Page 1 of 1
How to determine is a PDF is searchable
Posted: Tue Aug 12, 2014 7:44 am
by arno.engelbrecht
I have the PDF X-Change PRO SDK that includes the OCR module. I can OCR documents, but I have a large amount of documents, some of which are image-based and thus need to be OCR'ed and other that are already searchable and do not need to be OCR'ed. Is there a way with the SDK to determine if a document is already searchable or not?
Re: How to determine is a PDF is searchable
Posted: Tue Aug 12, 2014 5:36 pm
by Paul - Tracker Supp
Hi Arno,
thanks for the post,
I moved it from the End User OCR to the SDK OCR forum.
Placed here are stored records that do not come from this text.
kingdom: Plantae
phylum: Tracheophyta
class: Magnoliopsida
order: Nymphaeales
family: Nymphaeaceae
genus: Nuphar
I an not personally sure how to do this and will have one of the development team advise when they have a spare moment.
regards
Re: How to determine is a PDF is searchable
Posted: Tue Aug 12, 2014 6:01 pm
by Vasyl-Tracker Dev Team
Hi, arno.engelbrecht.
Possible way - you can check if any page contains any text by:
Code: Select all
PDFDocument hDoc;
// open document...
DWORD pagesNum = 0;
PXCp_GetPagesCount(hDoc, &pagesNum);
// check for existing text
PXCp_ET_Prepare(hDoc);
bool isSeachable = false;
for (DWORD i = 0; i < pageNum; i++)
{
PXCp_ET_AnalyzePageContent(hDoc, i);
DWORD textElementsNum = 0;
PXCp_ET_GetElementCount(hDocument, &textElementsNum);
if (textElementsNum != 0)
{
isSeachable = true;
break;
}
}
PXCp_ET_Finish(hDoc);
HTH
Re: How to determine is a PDF is searchable
Posted: Mon Aug 18, 2014 7:33 am
by arno.engelbrecht
Hi
Thanks a lot. Can I assume that if I find any text that it is already searchable or should I search for a minimum amount of text? Basically I just want to make sure that I don't get a few random characters in some files that aren't actually searchable.
Re: How to determine is a PDF is searchable
Posted: Tue Aug 19, 2014 9:56 pm
by John - Tracker Supp
Well that would be down to you to analyse what's returned and decide if its usable or not ...